The emergence of social media has given light to some classic indicators of inadequate customer service. The new environment demands a more accurate “multichannel” experience and greater emphasis on understanding online reputation.

There are several customer metrics that small business can use to measure the online customer experience. All companies have their indicators and expect them all to accurately reflect the economic scenario, growth projections and, above all, the profiles of consumers and potential ones, ultimately leading to determine the fate of your brand. Such indicators could be conversion rates, attribution of ROI, and percentage of participation in a particular market segment.

Small business multichannel customer experience

Measuring the online experience

The small business multichannel customer experience is vital for the success of any company. Customer metrics, meanwhile, are often left in the background. While most companies use measurement techniques in this field, they almost always limit the analysis of communications that are made to and from the call centre. Thus, the “first call resolution”, the “response time” or even the brief “aftercare surveys” are tools that attempt to account for the levels of customer satisfaction.

The prominence that social networks achieved in the relationship between brands and consumers, forces us to rethink what customer service is these days and, especially, how to measure the interaction with the consumer effectively. This approach involves moving away from the classic channels, and venture into new arrangements of imposed codes and digital communication.

Between attention and reputation

We must understand two key features that cross the current relationship between brands and consumers.

The first is the dual role of social networks as channels and customer service of our online reputation. Both Facebook and Twitter, but also most digital platforms, function as open spaces where the dialogue and communication between a customer and a company is available to other users. Consequently, community managers must have the capacity of more considered responses as feedback, in addition to solving a single concern, leading to a better contribution to strengthening the image of the company.

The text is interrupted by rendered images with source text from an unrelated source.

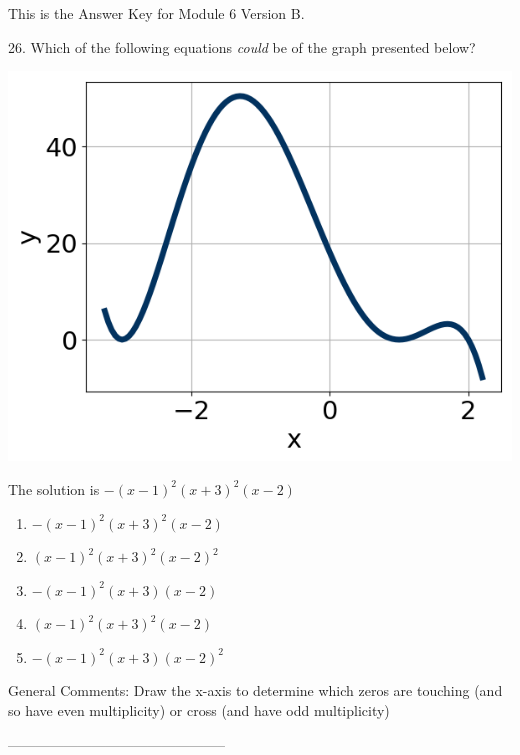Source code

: \documentclass{article}[10pt]
\begin{document}
This is the Answer Key for Module 6 Version B.

26. Which of the following equations \textit{could} be of the graph presented below?
$$  $$ 
\begin{center}\includegraphics[scale=0.5]{../Figures/question26B.png}\end{center}The solution is $ -(x - 1)^2(x + 3)^2(x - 2) $ 

\begin{enumerate}[label=\Alph*.] 
\item $ -(x - 1)^2(x + 3)^2(x - 2) $ 

  
\item $ (x - 1)^2(x + 3)^2(x - 2)^2 $ 

  
\item $ -(x - 1)^2(x + 3)(x - 2) $ 

  
\item $ (x - 1)^2(x + 3)^2(x - 2) $ 

  
\item $ -(x - 1)^2(x + 3)(x - 2)^2 $ 

  
\end{enumerate} 
 
General Comments: Draw the x-axis to determine which zeros are touching (and so have even multiplicity) or cross (and have odd multiplicity)

-----------------------------------------------
\end{document}

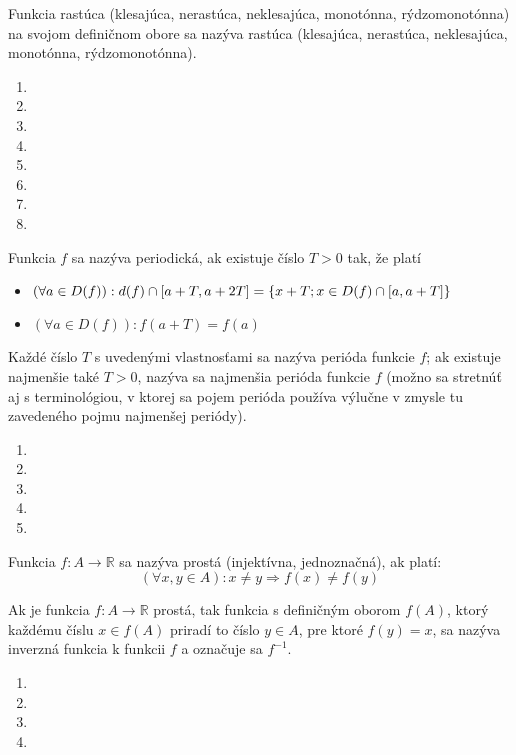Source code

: Funkcia rastúca (klesajúca, nerastúca, neklesajúca, monotónna, rýdzomonotónna)
na svojom definičnom obore sa nazýva rastúca (klesajúca, nerastúca, neklesajúca,
monotónna, rýdzomonotónna).

\begin{enumerate}[resume]
  \item {}
  \item {}
  \item {}
  \showanswers
  \item {}
  \hideanswers
  \item {}
  \item {}
  \item {}
  \item {}
\end{enumerate}

Funkcia $f$ sa nazýva periodická, ak existuje číslo $T>0$ tak, že platí
\begin{itemize}
\item
  $
    (\forall a\in D(f)):
      d(f)\cap \interval{a+T}{a+2T}=\{x+T;x\in D(f)\cap \interval{a}{a + T}\}
  $
\item  $(\forall a \in D(f)):f(a+T)=f(a)$
\end{itemize}

Každé číslo $T$ s uvedenými vlastnosťami sa nazýva perióda funkcie $f$; ak
existuje najmenšie také $T>0$, nazýva sa najmenšia perióda funkcie $f$ (možno sa
stretnúť aj s terminológiou, v ktorej sa pojem perióda používa výlučne v zmysle
tu zavedeného pojmu najmenšej periódy).

\begin{enumerate}[resume]
  \item {}
  \item {}
  \item {}
  \item {}
  \item {}
\end{enumerate}

Funkcia $f:A \rightarrow\mathbb{R}$ sa nazýva prostá (injektívna, jednoznačná),
ak platí:
\[
  (\forall x,y\in A):
    x \neq y \Rightarrow f(x) \neq f(y)
\]

Ak je funkcia $f:A \rightarrow \mathbb{R}$ prostá, tak funkcia s definičným
oborom $f(A)$, ktorý každému číslu $x\in f(A)$ priradí to číslo $y\in A$, pre
ktoré $f(y)=x$, sa nazýva inverzná funkcia k funkcii $f$ a označuje sa $f^{-1}$.

\begin{enumerate}[resume]
  \showanswers
    \item {}
  \hideanswers
  \item {}
  \item {}
  \item {}
\end{enumerate}
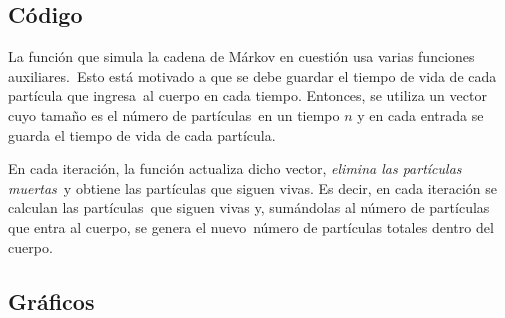 \documentclass[paper=letter, fontsize=12pt]{scrartcl} %
\numberwithin{equation}{section} %
\numberwithin{figure}{section} %
\numberwithin{table}{section} %
\begin{document}
\subsection{Código}

La función que simula la cadena de Márkov en cuestión usa varias funciones auxiliares.\
Esto está motivado a que se debe guardar el tiempo de vida de cada partícula que ingresa\
al cuerpo en cada tiempo. Entonces, se utiliza un vector cuyo tamaño es el número de partículas\
en un tiempo $n$ y en cada entrada se guarda el tiempo de vida de cada partícula.\par
En cada iteración, la función actualiza dicho vector, \textit{elimina las partículas muertas}\
y obtiene las partículas que siguen vivas. Es decir, en cada iteración se calculan las partículas\
que siguen vivas y, sumándolas al número de partículas que entra al cuerpo, se genera el nuevo\
número de partículas totales dentro del cuerpo.



\subsection{Gráficos}
\end{document}
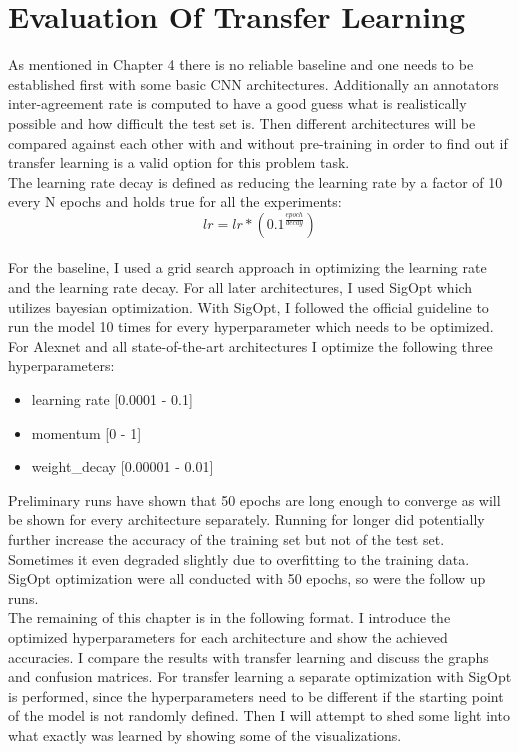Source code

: \chapter{Evaluation Of Transfer Learning}

As mentioned in Chapter 4 there is no reliable baseline and one needs to be established first with some basic CNN architectures. Additionally an annotators inter-agreement rate is computed to have a good guess what is realistically possible and how difficult the test set is. Then different architectures will be compared against each other with and without pre-training in order to find out if transfer learning is a valid option for this problem task. \\

The learning rate decay is defined as reducing the learning rate by a factor of 10 every N epochs and holds true for all the experiments: \\

\[ lr = lr * (0.1^{\frac{epoch}{decay}}) \] \\

For the baseline, I used a grid search approach in optimizing the learning rate and the learning rate decay. For all later architectures, I used SigOpt which utilizes bayesian optimization. With SigOpt, I followed the official guideline to run the model 10 times for every hyperparameter which needs to be optimized. For Alexnet and all state-of-the-art architectures I optimize the following three hyperparameters: \\

\begin{itemize}
  \item learning rate [0.0001 - 0.1]
  \item momentum [0 - 1]
  \item weight\_decay [0.00001 - 0.01]
\end{itemize} 

\quad

Preliminary runs have shown that 50 epochs are long enough to converge as will be shown for every architecture separately. Running for longer did potentially further increase the accuracy of the training set but not of the test set. Sometimes it even degraded slightly due to overfitting to the training data. SigOpt optimization were all conducted with 50 epochs, so were the follow up runs.\\


The remaining of this chapter is in the following format. I introduce the optimized hyperparameters for each architecture and show the achieved accuracies. I compare the results with transfer learning and discuss the graphs and confusion matrices. For transfer learning a separate optimization with SigOpt is performed, since the hyperparameters need to be different if the starting point of the model is not randomly defined. Then I will attempt to shed some light into what exactly was learned by showing some of the visualizations.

The second salient feature of the current scenario is that, although the migration to digital ground (the adoption of the “social customer service in UK companies rose from 12% in 2010 to 59% in 2014) accelerates, we are still in a stage of transition. In practical terms, this means that a significant percentage of consumers still use traditional and digital channels simultaneously. Consequently, the measurement of customer satisfaction standards must account for this “multichannel” experience.

Who are and what do they want

Given this coexistence of channels, the challenge is to design and implement tools to reflect new communication habits. In pursuit of this goal, the key is to know how to exploit the enormous feedback that social networks (and all analytical tools applicable to them) but also understand the usage of the codes for each platform. From social networks, for example, we can benefit from the tools that provide statistical data on our fans (including demographics but also schedules of postings and comments) not only to know “who” they are, but also for what time of day they connect with us and for what purposes.

Another essential metric to understand the role of social networks as service channels is monitoring their use, but still consider them as part of the multi-channel experience. For example, some companies already use a “No Response rate” to measure what percentages of tweets are not returned to users. The interesting thing about this indicator is that you can decide which message is preferable to respond directly through other channels, as for instance sometimes is best not to respond than to reply later.

Consumers are going through a transition process

The online experience is growing at an inexorable speed, yet the small business multichannel customer experience has to strike a balance in this transition. Beyond these examples, it’s important to understand that consumers are going through a transition context: although the new online channels are booming, the classics ones have not lost all its validity. This scenario requires a mixed response and so have solutions designed to monitor and synchronised social media and customer service online activities. These will lead to better serve consumers and keep them for the long term by gaining their loyalty and appreciation.